E quando Macron parla di indipendenza militare insieme all’indipendenza finanziaria la possibilità di tagli alla spesa sociale diventa sempre più forte.

Quanto avviene in Francia è già accaduto in Gran Bretagna (la attuale spesa militare pari al 2,5% dovrebbe salire a oltre il 3 solo a inizio 2029) e l’obiettivo del  3,5% del Pil per spese militare è tra gli obiettivi da perseguire già nel 2026 anche in Germania.

L’Italia arriva quindi a ruota di altri paesi europei dovendo fare i conti con i piani di risanamento del debito già concordati con la Finanziaria dello scorso anno, sorvegliata speciale della Ue nei prossimi sei anni

Alcuni analisti ipotizzano tuttavia l’aumento del debito con il beneplacito di Bruxelles pronta a rivedere tutti i suoi principi in nome della economia di guerra, prevedendo deroghe ai tetti di spesa e di fatto puntando, dopo anni di austerità, sull’indebitamento come strumento per la ripresa dell’economia, a fini di guerra, europea.

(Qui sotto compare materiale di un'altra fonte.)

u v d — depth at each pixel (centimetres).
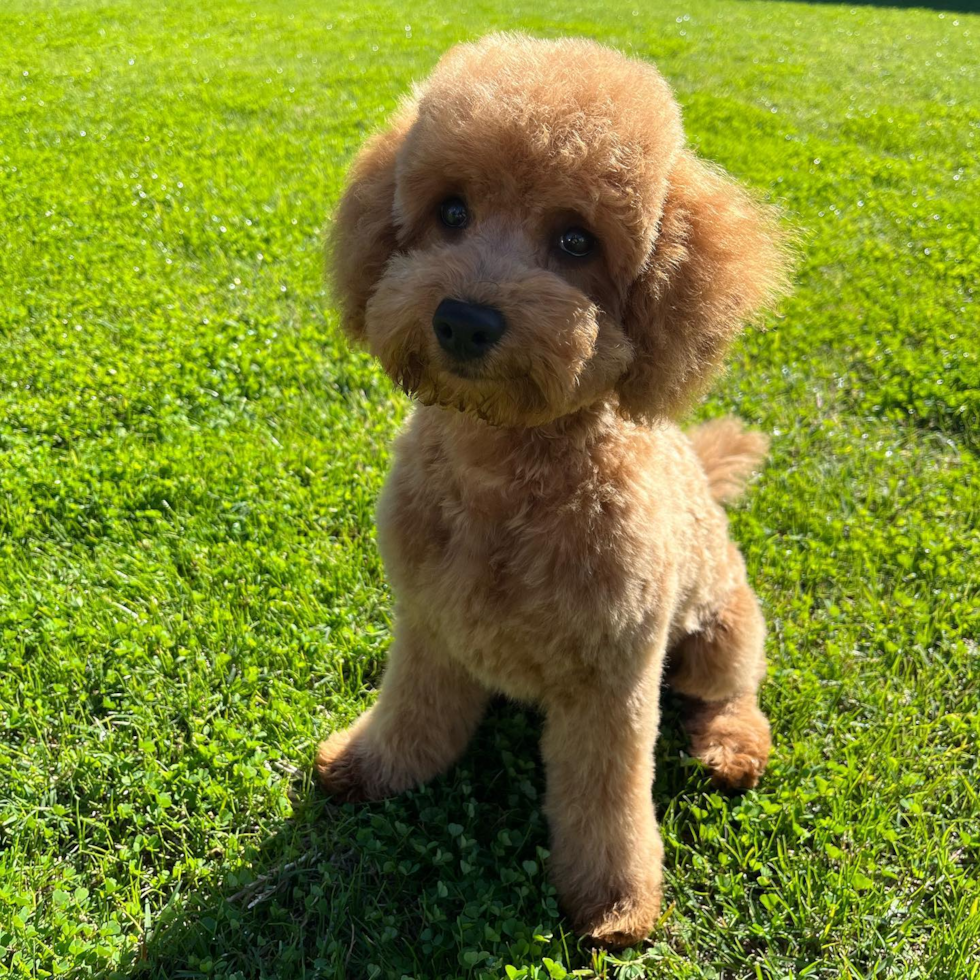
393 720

Il governo italiano  questo anno spende poco più del 2 per cento ma già con la prossima Legge di Bilancio accrescerà gli stanziamenti non solo dei capitoli propri del Ministero della difesa  includendo progetti che paradossalmente sono a carico di altri Ministeri come parte delle missioni militari all’estero e la cybersecurity.

Sono innumerevoli, da sempre, le spese militari non direttamente afferenti al Bilancio della difesa ossia gli  investimenti in armamenti, infrastrutture, cosiddette operazioni di peacekeeping, l’addestramento del  personale militare, il finanziamento di progetti di ricerca e sviluppo di nuovi sistemi di arma, quello che sappiamo è la necessità di trovare non meno di 7 miliardi di euro all’anno per il prossimo decennio portando la spesa dagli attuali 35 miliardi di euro a oltre 100. Ma alla fine le spese effettive in ambito militare saranno sempre maggiori di quelle ufficiali e dichiarate, l’esatto contrario di quanto avverrà invece con le risorse destinate a scuola, sanità e welfare che saranno le vittime sacrificali dei tagli indispensabili per abbattere i cosiddetti sprechi. Quello che fu un tempo la spending review presto sarà rappresentato dai tagli alle spese inutili e per giustificare la scure sulle spese sociali sarà indispensabile il supporto dei media, delle istituzioni alla propaganda di guerra.